Task: Below are some records. Output the lines from the first one through the line that holds "P = 0.742 |", exactly as written, with no pictures.

Provided records:
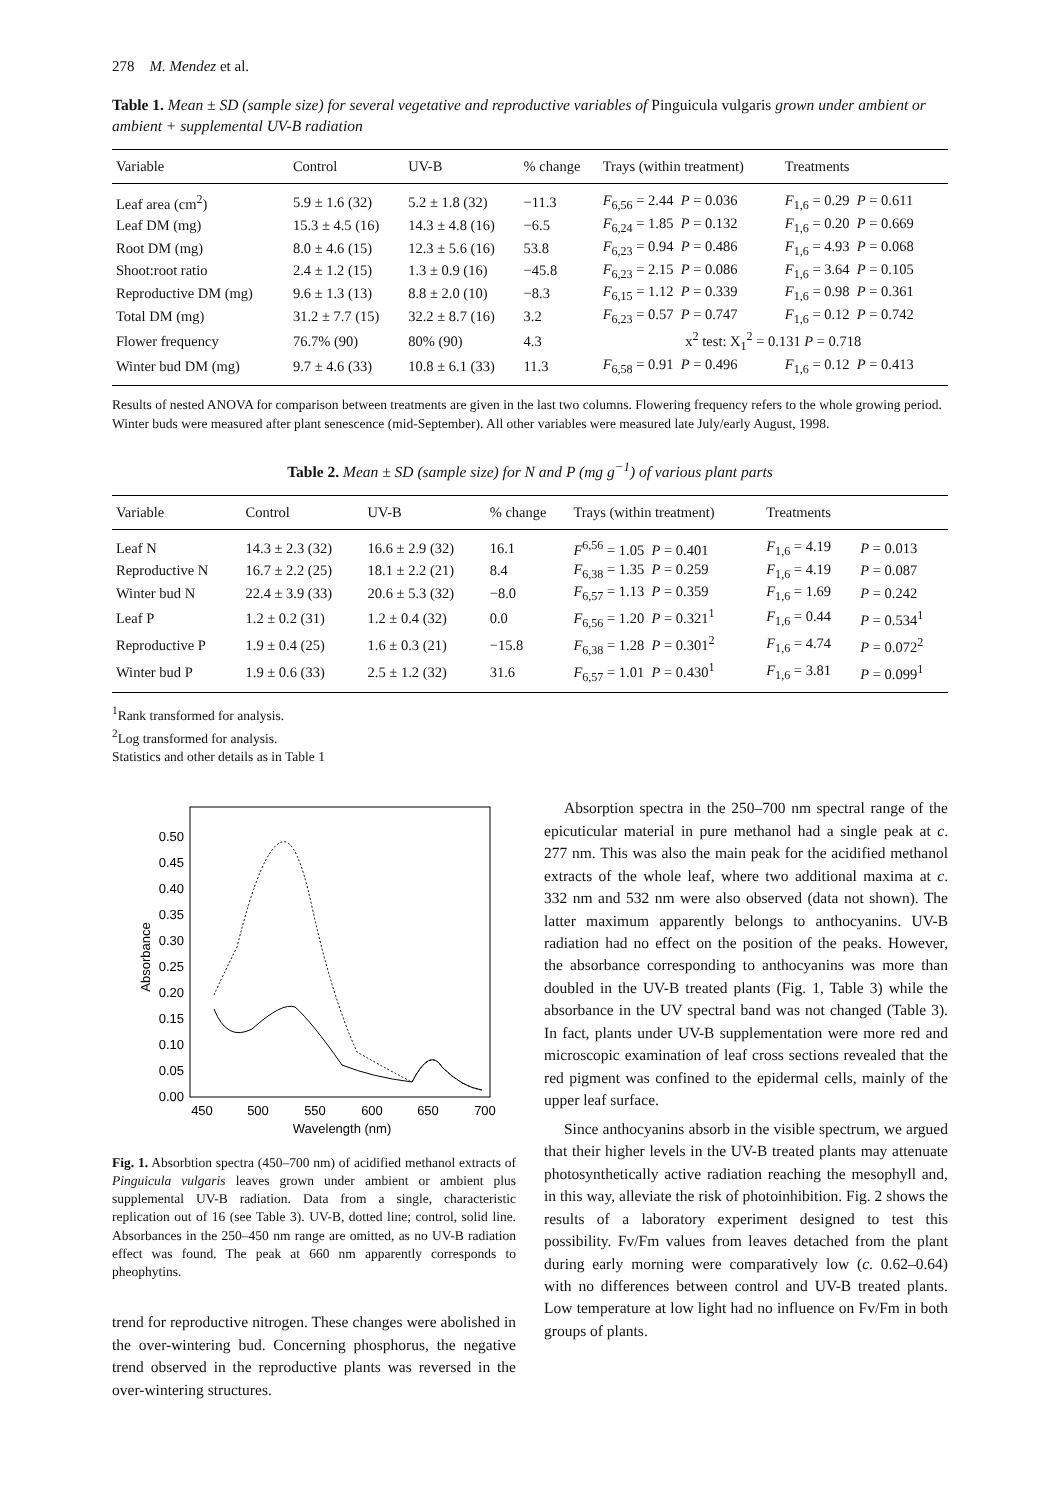278 M. Mendez et al.
Table 1. Mean ± SD (sample size) for several vegetative and reproductive variables of Pinguicula vulgaris grown under ambient or ambient + supplemental UV-B radiation
| Variable | Control | UV-B | % change | Trays (within treatment) | Treatments |
| --- | --- | --- | --- | --- | --- |
| Leaf area (cm<sup>2</sup>) | 5.9 ± 1.6 (32) | 5.2 ± 1.8 (32) | −11.3 | F<sub>6,56</sub> = 2.44 P = 0.036 | F<sub>1,6</sub> = 0.29 P = 0.611 |
| Leaf DM (mg) | 15.3 ± 4.5 (16) | 14.3 ± 4.8 (16) | −6.5 | F<sub>6,24</sub> = 1.85 P = 0.132 | F<sub>1,6</sub> = 0.20 P = 0.669 |
| Root DM (mg) | 8.0 ± 4.6 (15) | 12.3 ± 5.6 (16) | 53.8 | F<sub>6,23</sub> = 0.94 P = 0.486 | F<sub>1,6</sub> = 4.93 P = 0.068 |
| Shoot:root ratio | 2.4 ± 1.2 (15) | 1.3 ± 0.9 (16) | −45.8 | F<sub>6,23</sub> = 2.15 P = 0.086 | F<sub>1,6</sub> = 3.64 P = 0.105 |
| Reproductive DM (mg) | 9.6 ± 1.3 (13) | 8.8 ± 2.0 (10) | −8.3 | F<sub>6,15</sub> = 1.12 P = 0.339 | F<sub>1,6</sub> = 0.98 P = 0.361 |
| Total DM (mg) | 31.2 ± 7.7 (15) | 32.2 ± 8.7 (16) | 3.2 | F<sub>6,23</sub> = 0.57 P = 0.747 | F<sub>1,6</sub> = 0.12 P = 0.742 |
| Flower frequency | 76.7% (90) | 80% (90) | 4.3 | x<sup>2</sup> test: X<sub>1</sub><sup>2</sup> = 0.131 P = 0.718 | |
| Winter bud DM (mg) | 9.7 ± 4.6 (33) | 10.8 ± 6.1 (33) | 11.3 | F<sub>6,58</sub> = 0.91 P = 0.496 | F<sub>1,6</sub> = 0.12 P = 0.413 |
Results of nested ANOVA for comparison between treatments are given in the last two columns. Flowering frequency refers to the whole growing period. Winter buds were measured after plant senescence (mid-September). All other variables were measured late July/early August, 1998.
Table 2. Mean ± SD (sample size) for N and P (mg g<sup>−1</sup>) of various plant parts
| Variable | Control | UV-B | % change | Trays (within treatment) | Treatments | |
| --- | --- | --- | --- | --- | --- | --- |
| Leaf N | 14.3 ± 2.3 (32) | 16.6 ± 2.9 (32) | 16.1 | F<sup>6,56</sup> = 1.05 P = 0.401 | F<sub>1,6</sub> = 4.19 | P = 0.013 |
| Reproductive N | 16.7 ± 2.2 (25) | 18.1 ± 2.2 (21) | 8.4 | F<sub>6,38</sub> = 1.35 P = 0.259 | F<sub>1,6</sub> = 4.19 | P = 0.087 |
| Winter bud N | 22.4 ± 3.9 (33) | 20.6 ± 5.3 (32) | −8.0 | F<sub>6,57</sub> = 1.13 P = 0.359 | F<sub>1,6</sub> = 1.69 | P = 0.242 |
| Leaf P | 1.2 ± 0.2 (31) | 1.2 ± 0.4 (32) | 0.0 | F<sub>6,56</sub> = 1.20 P = 0.321<sup>1</sup> | F<sub>1,6</sub> = 0.44 | P = 0.534<sup>1</sup> |
| Reproductive P | 1.9 ± 0.4 (25) | 1.6 ± 0.3 (21) | −15.8 | F<sub>6,38</sub> = 1.28 P = 0.301<sup>2</sup> | F<sub>1,6</sub> = 4.74 | P = 0.072<sup>2</sup> |
| Winter bud P | 1.9 ± 0.6 (33) | 2.5 ± 1.2 (32) | 31.6 | F<sub>6,57</sub> = 1.01 P = 0.430<sup>1</sup> | F<sub>1,6</sub> = 3.81 | P = 0.099<sup>1</sup> |
<sup>1</sup> Rank transformed for analysis.
<sup>2</sup> Log transformed for analysis.
Statistics and other details as in Table 1
0.00
0.05
0.10
0.15
0.20
0.25
0.30
0.35
0.40
0.45
0.50
450
500
550
600
650
700
Wavelength (nm)
Absorbance
Fig. 1. Absorbtion spectra (450–700 nm) of acidified methanol extracts of Pinguicula vulgaris leaves grown under ambient or ambient plus supplemental UV-B radiation. Data from a single, characteristic replication out of 16 (see Table 3). UV-B, dotted line; control, solid line. Absorbances in the 250–450 nm range are omitted, as no UV-B radiation effect was found. The peak at 660 nm apparently corresponds to pheophytins.
trend for reproductive nitrogen. These changes were abolished in the over-wintering bud. Concerning phosphorus, the negative trend observed in the reproductive plants was reversed in the over-wintering structures.
Absorption spectra in the 250–700 nm spectral range of the epicuticular material in pure methanol had a single peak at c. 277 nm. This was also the main peak for the acidified methanol extracts of the whole leaf, where two additional maxima at c. 332 nm and 532 nm were also observed (data not shown). The latter maximum apparently belongs to anthocyanins. UV-B radiation had no effect on the position of the peaks. However, the absorbance corresponding to anthocyanins was more than doubled in the UV-B treated plants (Fig. 1, Table 3) while the absorbance in the UV spectral band was not changed (Table 3). In fact, plants under UV-B supplementation were more red and microscopic examination of leaf cross sections revealed that the red pigment was confined to the epidermal cells, mainly of the upper leaf surface.
Since anthocyanins absorb in the visible spectrum, we argued that their higher levels in the UV-B treated plants may attenuate photosynthetically active radiation reaching the mesophyll and, in this way, alleviate the risk of photoinhibition. Fig. 2 shows the results of a laboratory experiment designed to test this possibility. Fv/Fm values from leaves detached from the plant during early morning were comparatively low (c. 0.62–0.64) with no differences between control and UV-B treated plants. Low temperature at low light had no influence on Fv/Fm in both groups of plants.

Response to the exercise:
278 M. Mendez et al.
Table 1. Mean ± SD (sample size) for several vegetative and reproductive variables of Pinguicula vulgaris grown under ambient or ambient + supplemental UV-B radiation
| Variable | Control | UV-B | % change | Trays (within treatment) | Treatments |
| --- | --- | --- | --- | --- | --- |
| Leaf area (cm<sup>2</sup>) | 5.9 ± 1.6 (32) | 5.2 ± 1.8 (32) | −11.3 | F<sub>6,56</sub> = 2.44 P = 0.036 | F<sub>1,6</sub> = 0.29 P = 0.611 |
| Leaf DM (mg) | 15.3 ± 4.5 (16) | 14.3 ± 4.8 (16) | −6.5 | F<sub>6,24</sub> = 1.85 P = 0.132 | F<sub>1,6</sub> = 0.20 P = 0.669 |
| Root DM (mg) | 8.0 ± 4.6 (15) | 12.3 ± 5.6 (16) | 53.8 | F<sub>6,23</sub> = 0.94 P = 0.486 | F<sub>1,6</sub> = 4.93 P = 0.068 |
| Shoot:root ratio | 2.4 ± 1.2 (15) | 1.3 ± 0.9 (16) | −45.8 | F<sub>6,23</sub> = 2.15 P = 0.086 | F<sub>1,6</sub> = 3.64 P = 0.105 |
| Reproductive DM (mg) | 9.6 ± 1.3 (13) | 8.8 ± 2.0 (10) | −8.3 | F<sub>6,15</sub> = 1.12 P = 0.339 | F<sub>1,6</sub> = 0.98 P = 0.361 |
| Total DM (mg) | 31.2 ± 7.7 (15) | 32.2 ± 8.7 (16) | 3.2 | F<sub>6,23</sub> = 0.57 P = 0.747 | F<sub>1,6</sub> = 0.12 P = 0.742 |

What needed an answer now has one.